In disc golf terms, this presents different directives depending on who you are and where you’re at with your game.

Less experienced and less skilled players can usually move toward the flow channel by simply being realistic about their capabilities and acting accordingly. When presented with a hole that “requires” a drive you don’t have – whether in terms of distance or shot shape – don’t take the bait. Figure out an alternative you CAN execute that gets you closer to the hole, even if it is unconventional. Remember, it’s all about finding that equal ratio of skill and challenge so you can stay balanced on the line between boredom and anxiety.

If you’re a skilled player wanting to get into the flow more, ask yourself if you’re at least on some subconscious level experiencing boredom. Maybe you’ve already determined what you can and can’t do on the course and have stuck to your comfort zone for too long. According to Csikszentmihalyi, you can’t remain in both the comfort zone and the flow channel for very long.

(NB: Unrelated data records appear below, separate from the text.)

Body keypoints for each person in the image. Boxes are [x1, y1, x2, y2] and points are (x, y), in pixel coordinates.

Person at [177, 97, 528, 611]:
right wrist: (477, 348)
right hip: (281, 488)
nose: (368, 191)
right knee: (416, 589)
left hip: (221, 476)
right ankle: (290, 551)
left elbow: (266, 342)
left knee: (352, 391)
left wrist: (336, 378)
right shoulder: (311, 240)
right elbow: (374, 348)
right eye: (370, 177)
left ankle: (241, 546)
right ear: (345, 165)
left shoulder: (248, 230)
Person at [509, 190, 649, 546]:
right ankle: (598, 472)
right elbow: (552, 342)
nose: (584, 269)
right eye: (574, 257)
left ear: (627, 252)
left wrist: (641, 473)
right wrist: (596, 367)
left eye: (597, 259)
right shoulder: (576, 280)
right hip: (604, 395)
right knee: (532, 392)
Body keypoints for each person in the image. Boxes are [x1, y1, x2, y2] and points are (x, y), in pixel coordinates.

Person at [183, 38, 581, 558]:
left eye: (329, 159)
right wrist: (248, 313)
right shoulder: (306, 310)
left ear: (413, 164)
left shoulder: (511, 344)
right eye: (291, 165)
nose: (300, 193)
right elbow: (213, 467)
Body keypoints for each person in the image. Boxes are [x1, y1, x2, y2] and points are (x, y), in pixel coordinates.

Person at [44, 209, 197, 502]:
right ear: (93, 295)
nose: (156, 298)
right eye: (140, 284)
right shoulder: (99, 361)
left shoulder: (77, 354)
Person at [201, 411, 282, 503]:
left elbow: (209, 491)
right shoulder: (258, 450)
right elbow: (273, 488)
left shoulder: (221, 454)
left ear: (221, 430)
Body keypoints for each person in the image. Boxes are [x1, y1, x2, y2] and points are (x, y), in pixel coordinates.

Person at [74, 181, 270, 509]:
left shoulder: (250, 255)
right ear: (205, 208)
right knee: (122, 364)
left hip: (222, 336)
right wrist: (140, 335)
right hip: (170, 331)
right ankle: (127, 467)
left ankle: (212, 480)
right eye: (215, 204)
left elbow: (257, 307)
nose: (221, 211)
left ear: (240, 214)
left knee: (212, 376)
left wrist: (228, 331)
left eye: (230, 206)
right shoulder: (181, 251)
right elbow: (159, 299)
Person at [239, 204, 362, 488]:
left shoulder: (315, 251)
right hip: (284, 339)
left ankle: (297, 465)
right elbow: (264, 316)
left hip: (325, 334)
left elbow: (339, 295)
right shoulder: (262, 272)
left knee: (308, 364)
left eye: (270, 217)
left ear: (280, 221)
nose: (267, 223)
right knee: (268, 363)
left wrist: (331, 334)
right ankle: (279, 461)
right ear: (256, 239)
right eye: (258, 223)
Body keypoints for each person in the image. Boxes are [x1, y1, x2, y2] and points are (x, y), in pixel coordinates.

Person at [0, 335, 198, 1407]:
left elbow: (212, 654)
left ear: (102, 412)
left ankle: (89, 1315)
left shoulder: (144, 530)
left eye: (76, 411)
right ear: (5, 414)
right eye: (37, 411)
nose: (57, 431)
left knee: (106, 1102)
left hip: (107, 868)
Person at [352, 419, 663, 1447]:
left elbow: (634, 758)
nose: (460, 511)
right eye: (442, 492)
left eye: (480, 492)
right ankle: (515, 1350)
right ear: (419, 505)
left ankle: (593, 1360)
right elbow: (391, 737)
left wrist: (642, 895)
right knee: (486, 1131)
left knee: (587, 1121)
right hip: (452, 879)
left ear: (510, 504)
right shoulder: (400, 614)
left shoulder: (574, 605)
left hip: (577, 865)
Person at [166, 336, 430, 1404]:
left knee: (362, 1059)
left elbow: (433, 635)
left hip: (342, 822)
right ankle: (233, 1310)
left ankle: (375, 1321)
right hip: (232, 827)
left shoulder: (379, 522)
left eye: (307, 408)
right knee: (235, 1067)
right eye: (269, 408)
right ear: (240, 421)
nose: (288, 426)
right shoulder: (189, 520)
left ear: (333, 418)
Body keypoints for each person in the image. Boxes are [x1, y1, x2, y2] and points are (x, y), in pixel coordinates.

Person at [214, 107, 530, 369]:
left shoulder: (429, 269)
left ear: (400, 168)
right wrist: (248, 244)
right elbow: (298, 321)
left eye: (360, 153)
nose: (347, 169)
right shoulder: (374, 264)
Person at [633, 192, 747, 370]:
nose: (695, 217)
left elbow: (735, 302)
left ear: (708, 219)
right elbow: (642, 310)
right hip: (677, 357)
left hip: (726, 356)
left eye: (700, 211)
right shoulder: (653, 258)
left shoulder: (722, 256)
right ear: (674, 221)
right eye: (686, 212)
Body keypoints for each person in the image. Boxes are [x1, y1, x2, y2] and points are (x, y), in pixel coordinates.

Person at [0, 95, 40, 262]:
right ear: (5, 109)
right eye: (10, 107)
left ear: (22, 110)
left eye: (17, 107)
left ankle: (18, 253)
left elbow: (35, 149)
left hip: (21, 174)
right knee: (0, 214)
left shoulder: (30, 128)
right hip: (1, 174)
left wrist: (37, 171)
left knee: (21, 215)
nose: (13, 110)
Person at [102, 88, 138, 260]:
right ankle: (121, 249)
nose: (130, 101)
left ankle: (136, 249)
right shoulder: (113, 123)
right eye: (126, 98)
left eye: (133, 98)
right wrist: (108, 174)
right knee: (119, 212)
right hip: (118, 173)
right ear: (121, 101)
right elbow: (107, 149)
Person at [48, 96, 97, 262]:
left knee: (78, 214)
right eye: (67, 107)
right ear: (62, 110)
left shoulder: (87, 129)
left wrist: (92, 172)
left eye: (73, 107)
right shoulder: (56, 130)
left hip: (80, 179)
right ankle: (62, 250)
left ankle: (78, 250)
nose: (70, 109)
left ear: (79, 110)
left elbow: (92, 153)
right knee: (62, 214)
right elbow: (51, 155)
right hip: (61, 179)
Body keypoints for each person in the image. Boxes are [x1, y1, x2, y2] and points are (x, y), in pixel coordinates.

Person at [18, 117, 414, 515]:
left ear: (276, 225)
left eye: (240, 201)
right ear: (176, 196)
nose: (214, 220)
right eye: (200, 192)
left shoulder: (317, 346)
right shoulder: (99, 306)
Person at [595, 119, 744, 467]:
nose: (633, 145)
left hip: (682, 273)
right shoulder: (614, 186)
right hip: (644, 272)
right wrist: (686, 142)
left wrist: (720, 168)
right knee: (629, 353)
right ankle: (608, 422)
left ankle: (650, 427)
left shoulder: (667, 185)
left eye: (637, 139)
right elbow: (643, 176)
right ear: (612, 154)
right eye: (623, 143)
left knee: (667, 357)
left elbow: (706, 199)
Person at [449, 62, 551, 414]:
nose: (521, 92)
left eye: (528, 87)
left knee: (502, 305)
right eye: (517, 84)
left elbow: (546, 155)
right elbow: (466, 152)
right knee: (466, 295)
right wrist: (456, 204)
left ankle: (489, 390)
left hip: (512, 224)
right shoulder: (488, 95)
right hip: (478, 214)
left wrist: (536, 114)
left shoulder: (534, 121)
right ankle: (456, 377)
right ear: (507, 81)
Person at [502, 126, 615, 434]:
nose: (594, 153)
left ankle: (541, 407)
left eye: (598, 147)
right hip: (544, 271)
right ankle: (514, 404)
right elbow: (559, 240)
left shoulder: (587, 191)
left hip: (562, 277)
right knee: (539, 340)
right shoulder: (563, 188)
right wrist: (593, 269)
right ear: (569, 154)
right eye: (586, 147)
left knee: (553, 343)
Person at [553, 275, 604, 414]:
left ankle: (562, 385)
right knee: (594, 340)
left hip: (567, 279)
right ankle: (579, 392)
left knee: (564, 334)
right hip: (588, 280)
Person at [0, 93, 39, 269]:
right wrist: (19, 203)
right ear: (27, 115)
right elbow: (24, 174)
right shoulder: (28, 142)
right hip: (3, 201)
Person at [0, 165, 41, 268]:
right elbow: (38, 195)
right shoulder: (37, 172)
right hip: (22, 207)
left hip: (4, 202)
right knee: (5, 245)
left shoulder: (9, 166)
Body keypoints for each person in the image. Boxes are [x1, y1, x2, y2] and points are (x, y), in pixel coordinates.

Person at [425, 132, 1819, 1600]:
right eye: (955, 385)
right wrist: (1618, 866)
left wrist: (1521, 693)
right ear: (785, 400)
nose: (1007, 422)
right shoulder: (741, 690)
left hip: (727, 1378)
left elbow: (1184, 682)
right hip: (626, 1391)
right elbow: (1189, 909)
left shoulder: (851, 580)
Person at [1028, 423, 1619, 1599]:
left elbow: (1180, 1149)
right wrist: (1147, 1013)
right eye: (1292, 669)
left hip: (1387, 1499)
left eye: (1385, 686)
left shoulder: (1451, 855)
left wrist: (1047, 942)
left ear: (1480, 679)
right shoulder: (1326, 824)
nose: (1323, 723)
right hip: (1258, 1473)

For example, even the most backhand-dominant players admit that certain upshots call for a forehand. If you’re in such a situation, consider upping the challenge part of the equation. It’ll probably cause you to veer quickly from boredom to anxiety – as the curvy line on the diagram indicates – but it’ll keep you moving toward your maximum mix of challenge and skill, Stay mindful of this mix and you’ll stay in or near the flow state most of the time. Any hey, that’s what practice is for, right? Working on skills in a less pressurized environment.

According to Csikszentmihalyi, you can’t remain in both the comfort zone and the flow channel for very long.

I started writing today to pay tribute to the man who explained being “in the zone” in scientific terms. When I returned home after that horrible USDGC performance in 2009 and discovered the transformative experience of truly focusing on abstract execution for its own sake, I knew I couldn’t have been the first to put it into words.

While I still think that in the highly-charged atmosphere of competitive sports the “focus on what you’re trying to do, not what you’re hoping to achieve” maxim is the key, MC Flow gave us much more. He gifted us with an excellent blueprint for using psychological tools to maximize our potential.